Robust Single-Linkage Clustering is a robust variant of hierarchical clustering with a single-linkage merging function. The single-linkage strategy merges two clusters based on the minimum distance between any item in one cluster to any item in the other cluster. The advantage of single-linkage is that it is able to capture non-spherical clusters. The main downside is that it is really prone to capture outliers, i.e., items (or small groups of items) so far away from all other items that they create their own clusters, which stops single-linkage for finding the desired clusters, unless the number of clusters is quite large. RSLC mitigates this issue with small outlier clusters by restricting the minimum size of the clusters.
To do this the clusters are created "top-down", by splitting clusters, rather than "bottom-up", by merging clusters. To do this we first need to recognise the connection between single-linkage and minimal spanning trees in graphs. If you remove the k-1 largest edges in a minimal spanning tree you get k disconnected subtrees, or clusters. Thus, by turning the distances between the items into a fully connected graph the "Reverse-delete algorithm" for finding a minimal spanning tree can be used for single-linkage clustering, as long as we modify the algorithm to allow disconnected subtrees.

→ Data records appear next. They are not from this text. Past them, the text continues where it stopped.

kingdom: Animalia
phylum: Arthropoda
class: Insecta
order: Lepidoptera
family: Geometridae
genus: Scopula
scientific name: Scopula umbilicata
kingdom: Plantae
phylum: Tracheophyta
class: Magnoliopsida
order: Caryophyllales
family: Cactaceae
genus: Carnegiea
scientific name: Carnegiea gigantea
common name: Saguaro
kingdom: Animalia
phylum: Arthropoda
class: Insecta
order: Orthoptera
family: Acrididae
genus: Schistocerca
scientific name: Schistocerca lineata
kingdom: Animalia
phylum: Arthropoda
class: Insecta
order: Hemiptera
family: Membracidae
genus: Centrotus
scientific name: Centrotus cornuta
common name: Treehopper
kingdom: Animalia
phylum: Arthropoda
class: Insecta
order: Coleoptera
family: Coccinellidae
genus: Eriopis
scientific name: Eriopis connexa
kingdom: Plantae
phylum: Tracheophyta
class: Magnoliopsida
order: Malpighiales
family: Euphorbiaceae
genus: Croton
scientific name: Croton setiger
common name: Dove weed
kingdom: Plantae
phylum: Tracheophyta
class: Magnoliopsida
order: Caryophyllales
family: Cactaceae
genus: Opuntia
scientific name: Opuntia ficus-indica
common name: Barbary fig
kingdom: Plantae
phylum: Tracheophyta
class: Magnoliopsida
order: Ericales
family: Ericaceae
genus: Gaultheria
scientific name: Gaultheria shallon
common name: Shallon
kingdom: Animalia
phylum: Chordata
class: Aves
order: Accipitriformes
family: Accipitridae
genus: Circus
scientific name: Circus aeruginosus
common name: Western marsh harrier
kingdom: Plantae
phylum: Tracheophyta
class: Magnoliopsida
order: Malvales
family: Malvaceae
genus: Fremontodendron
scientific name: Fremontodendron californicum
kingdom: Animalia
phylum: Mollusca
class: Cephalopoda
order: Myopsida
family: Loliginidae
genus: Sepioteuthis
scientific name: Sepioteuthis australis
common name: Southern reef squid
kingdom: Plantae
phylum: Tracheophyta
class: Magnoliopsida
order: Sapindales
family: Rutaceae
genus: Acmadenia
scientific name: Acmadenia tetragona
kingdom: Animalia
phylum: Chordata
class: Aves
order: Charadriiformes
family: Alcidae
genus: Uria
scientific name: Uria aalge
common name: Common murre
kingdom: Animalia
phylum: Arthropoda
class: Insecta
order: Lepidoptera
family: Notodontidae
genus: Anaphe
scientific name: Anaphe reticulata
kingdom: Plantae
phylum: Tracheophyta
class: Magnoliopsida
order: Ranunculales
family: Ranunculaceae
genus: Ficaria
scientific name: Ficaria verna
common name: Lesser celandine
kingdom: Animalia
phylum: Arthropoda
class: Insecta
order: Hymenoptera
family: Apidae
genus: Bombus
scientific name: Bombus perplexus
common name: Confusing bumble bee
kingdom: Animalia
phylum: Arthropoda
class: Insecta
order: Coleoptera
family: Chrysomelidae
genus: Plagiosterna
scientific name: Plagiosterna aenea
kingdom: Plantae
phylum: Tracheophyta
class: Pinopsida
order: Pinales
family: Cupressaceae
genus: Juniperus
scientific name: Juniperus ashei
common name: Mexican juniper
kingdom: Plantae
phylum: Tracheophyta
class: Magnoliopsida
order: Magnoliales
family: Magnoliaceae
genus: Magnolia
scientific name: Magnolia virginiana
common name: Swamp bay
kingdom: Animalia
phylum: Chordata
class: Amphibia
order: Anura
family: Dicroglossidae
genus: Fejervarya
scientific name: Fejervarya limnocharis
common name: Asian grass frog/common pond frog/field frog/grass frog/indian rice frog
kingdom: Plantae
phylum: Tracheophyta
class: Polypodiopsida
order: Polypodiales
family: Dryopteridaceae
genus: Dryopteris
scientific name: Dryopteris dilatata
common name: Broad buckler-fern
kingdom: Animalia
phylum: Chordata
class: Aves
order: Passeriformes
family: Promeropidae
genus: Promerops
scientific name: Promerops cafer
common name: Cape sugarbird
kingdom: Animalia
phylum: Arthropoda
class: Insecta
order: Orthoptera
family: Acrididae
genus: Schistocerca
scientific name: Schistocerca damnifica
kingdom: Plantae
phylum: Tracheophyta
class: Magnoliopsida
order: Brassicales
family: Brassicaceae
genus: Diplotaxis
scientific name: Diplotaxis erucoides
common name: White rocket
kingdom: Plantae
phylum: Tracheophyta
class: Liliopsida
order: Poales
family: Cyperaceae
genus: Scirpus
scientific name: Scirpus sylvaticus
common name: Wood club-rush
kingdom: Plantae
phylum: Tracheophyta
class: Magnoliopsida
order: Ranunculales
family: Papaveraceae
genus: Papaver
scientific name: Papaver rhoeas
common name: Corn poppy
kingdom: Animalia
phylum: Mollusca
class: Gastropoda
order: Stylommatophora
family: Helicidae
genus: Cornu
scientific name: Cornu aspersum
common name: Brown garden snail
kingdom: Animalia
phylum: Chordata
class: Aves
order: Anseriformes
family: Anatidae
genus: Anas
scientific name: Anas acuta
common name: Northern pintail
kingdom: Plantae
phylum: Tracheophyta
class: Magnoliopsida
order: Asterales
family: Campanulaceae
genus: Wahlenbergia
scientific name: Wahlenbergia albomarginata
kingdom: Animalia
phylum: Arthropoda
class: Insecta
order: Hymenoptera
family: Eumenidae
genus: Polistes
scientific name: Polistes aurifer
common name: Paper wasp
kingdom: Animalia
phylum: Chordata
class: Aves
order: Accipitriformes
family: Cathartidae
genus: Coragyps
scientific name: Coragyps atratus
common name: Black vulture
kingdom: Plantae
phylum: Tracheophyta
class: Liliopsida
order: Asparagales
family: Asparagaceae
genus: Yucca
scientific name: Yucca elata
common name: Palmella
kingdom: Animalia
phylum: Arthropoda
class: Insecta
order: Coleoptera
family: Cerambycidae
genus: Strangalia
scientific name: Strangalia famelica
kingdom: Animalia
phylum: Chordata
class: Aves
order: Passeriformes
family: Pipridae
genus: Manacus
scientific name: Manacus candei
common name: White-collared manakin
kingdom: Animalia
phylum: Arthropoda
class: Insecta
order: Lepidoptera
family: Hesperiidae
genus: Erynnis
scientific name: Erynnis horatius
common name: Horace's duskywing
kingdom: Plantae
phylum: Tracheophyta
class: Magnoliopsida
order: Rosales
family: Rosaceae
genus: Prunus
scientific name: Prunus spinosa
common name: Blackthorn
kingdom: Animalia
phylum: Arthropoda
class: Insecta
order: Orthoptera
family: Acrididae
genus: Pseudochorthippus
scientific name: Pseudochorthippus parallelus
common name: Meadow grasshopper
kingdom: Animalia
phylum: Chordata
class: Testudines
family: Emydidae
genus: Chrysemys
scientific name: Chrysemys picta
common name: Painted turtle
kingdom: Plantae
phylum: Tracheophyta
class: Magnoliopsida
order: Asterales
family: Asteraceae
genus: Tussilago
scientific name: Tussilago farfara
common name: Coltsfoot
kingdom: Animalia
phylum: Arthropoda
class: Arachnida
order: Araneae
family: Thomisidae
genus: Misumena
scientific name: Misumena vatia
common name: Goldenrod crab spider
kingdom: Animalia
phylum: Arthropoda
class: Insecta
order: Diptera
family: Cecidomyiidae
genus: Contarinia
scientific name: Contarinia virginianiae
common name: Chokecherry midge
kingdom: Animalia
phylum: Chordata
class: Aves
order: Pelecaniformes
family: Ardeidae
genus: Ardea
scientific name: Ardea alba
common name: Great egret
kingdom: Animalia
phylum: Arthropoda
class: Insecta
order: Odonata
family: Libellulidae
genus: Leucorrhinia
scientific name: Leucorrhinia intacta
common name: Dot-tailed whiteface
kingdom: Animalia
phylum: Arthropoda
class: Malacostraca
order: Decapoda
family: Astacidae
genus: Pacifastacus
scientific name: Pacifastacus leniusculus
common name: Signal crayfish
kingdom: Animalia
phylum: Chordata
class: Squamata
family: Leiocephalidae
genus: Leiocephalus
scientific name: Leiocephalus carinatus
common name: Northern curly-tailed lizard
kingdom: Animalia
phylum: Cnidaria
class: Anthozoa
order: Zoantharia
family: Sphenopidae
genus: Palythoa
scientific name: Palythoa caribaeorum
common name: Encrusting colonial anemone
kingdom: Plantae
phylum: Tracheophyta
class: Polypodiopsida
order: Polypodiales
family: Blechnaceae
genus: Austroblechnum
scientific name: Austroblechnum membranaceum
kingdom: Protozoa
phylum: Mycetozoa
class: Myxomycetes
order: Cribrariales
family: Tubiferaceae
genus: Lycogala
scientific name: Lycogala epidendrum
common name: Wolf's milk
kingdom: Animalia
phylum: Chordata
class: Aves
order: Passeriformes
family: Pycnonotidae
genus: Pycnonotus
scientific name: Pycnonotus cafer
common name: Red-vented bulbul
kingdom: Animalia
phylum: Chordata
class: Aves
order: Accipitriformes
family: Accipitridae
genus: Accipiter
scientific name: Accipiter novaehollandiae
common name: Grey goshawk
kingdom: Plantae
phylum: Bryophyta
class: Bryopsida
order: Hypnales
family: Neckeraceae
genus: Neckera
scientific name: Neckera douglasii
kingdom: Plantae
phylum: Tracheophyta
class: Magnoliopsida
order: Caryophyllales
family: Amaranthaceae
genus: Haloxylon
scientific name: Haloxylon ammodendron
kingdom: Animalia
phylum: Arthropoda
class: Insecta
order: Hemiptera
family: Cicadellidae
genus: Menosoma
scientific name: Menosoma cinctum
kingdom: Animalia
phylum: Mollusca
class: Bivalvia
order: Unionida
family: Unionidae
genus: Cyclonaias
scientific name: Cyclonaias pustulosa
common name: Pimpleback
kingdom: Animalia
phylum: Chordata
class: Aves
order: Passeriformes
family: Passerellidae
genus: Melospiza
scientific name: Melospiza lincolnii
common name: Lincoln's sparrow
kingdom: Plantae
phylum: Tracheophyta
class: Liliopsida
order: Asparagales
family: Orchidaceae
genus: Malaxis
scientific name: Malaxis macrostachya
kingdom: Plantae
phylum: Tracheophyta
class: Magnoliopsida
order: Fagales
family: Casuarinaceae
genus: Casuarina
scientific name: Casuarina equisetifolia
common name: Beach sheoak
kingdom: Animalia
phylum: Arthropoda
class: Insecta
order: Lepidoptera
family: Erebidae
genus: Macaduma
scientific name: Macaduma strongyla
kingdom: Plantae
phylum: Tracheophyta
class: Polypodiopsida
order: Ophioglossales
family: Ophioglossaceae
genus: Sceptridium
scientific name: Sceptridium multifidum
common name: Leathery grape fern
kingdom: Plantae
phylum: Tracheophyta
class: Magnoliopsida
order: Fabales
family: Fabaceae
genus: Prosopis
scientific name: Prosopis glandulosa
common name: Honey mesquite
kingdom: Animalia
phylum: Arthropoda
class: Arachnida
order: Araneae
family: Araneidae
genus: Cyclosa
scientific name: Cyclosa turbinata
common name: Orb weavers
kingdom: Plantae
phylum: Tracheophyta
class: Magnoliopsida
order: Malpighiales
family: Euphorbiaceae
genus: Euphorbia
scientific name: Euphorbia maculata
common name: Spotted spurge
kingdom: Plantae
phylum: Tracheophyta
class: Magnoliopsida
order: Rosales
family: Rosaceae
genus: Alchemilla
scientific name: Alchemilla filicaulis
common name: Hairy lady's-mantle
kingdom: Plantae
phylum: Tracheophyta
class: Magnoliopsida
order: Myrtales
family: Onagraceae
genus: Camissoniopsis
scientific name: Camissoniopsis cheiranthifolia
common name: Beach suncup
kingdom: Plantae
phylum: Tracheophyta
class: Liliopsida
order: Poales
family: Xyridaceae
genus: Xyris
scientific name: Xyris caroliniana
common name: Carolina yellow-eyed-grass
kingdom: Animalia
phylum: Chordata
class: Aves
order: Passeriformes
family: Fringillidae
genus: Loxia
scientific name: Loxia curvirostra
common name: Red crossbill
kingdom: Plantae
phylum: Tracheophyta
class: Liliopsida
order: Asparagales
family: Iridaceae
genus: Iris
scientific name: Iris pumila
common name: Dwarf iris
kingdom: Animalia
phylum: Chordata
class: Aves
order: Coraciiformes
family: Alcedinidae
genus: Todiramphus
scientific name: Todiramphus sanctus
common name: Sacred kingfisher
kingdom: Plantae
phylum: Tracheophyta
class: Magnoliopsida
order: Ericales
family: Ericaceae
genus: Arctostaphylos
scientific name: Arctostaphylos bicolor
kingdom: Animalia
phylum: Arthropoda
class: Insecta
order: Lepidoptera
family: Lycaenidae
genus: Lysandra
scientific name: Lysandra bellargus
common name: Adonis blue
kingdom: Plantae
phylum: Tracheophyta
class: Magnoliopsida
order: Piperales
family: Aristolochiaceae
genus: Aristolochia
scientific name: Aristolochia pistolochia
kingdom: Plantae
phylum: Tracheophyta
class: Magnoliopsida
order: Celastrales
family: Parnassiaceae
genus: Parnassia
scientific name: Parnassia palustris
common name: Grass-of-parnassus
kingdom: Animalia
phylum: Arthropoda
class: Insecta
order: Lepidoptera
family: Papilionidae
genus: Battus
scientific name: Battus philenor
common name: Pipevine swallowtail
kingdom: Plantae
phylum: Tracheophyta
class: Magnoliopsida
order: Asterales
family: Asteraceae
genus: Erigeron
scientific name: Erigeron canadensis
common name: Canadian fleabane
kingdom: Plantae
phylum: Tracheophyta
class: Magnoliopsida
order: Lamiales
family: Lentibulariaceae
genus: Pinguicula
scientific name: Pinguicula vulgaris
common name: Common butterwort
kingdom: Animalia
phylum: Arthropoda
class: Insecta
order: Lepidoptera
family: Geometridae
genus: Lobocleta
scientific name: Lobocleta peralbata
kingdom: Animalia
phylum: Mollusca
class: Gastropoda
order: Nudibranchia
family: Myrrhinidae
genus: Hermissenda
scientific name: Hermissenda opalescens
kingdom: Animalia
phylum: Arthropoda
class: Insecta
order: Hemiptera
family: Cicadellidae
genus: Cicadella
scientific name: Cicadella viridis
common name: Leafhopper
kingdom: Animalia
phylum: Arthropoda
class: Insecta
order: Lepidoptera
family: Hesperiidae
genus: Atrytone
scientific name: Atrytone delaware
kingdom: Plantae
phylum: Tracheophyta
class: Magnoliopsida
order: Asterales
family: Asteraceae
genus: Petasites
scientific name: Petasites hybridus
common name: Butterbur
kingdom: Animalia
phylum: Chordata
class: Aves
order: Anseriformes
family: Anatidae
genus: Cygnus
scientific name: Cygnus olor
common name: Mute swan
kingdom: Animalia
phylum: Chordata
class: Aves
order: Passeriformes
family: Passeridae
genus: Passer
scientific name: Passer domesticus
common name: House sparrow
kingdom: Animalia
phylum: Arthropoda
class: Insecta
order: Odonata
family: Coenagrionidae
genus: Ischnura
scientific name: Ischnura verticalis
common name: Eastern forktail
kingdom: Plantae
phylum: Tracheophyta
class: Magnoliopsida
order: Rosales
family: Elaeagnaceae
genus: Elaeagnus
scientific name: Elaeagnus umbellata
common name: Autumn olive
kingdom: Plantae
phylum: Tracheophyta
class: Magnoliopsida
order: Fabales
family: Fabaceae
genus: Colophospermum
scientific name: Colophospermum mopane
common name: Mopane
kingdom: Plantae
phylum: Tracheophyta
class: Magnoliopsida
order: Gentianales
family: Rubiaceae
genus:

Furthermore, to make the algorithm more robust towards outliers we want to avoid too small clusters. After every edge removal we check if a new cluster is created. If the new cluster is smaller than a threshold then we can mark the items in that cluster as outliers and re-add the edge (just like how reverse-delete usually avoids new clusters).
Create an undirected fully connected graph G<N, E>,
where the weights of the edges in E are the distances between the items (nodes) in N.
Sort E in descending order.
For each edge e in E:
Remove e from E.
If this splits a subgraph into two disconnected subgraphs G1 and G2:
If |G1| < min_size:
Add e to E.
mark every node n in G1 as an outlier.
If |G2| < min_size:
Add e to E.
mark every node n in G2 as an outlier.
If the desired number of disconnected subgraphs in G is reached:
Return the disconnected subgraphs in G as clusters.
There are |E| = n * (n + 1) / 2
edges in the graph, where n
is the number of
items, so sorting the edges is O(n^2 log(n))
. Looping through the edges takes
O(n^2)
and checking for subgraphs takes at most O(n^2)
. This suggest a total
complexity of O(n^4)
which is quite horrible, but in practise it will probably
be closer to O(n^3)
since the whole graph doesn't have to be evaluated in
order to check for disconnected subgraphs.
By running the algorithm on different sized datasets and measuring the time we
can fit polynomials to approximate the complexity. Here we can see that the
third and fourth degree polynomials are almost identical and almost perfectly
match the measured times, which suggests that O(n^3)
might indeed be the real
complexity (although I currently don't have a proof for that).
This also shows that, on a modern machine, RSLC is suitable for interactive use on datasets up to a size of 5000. Note that the time measured here only considers RSLC, things like calculating the distance matrix takes additional time.
To use the algorithm in Rust add rslc = { git = "https://github.com/Aggrathon/rslc/" }
under [dependencies]
in your Cago.toml
.
There are also API bindings for Python and R in respective subdirectories.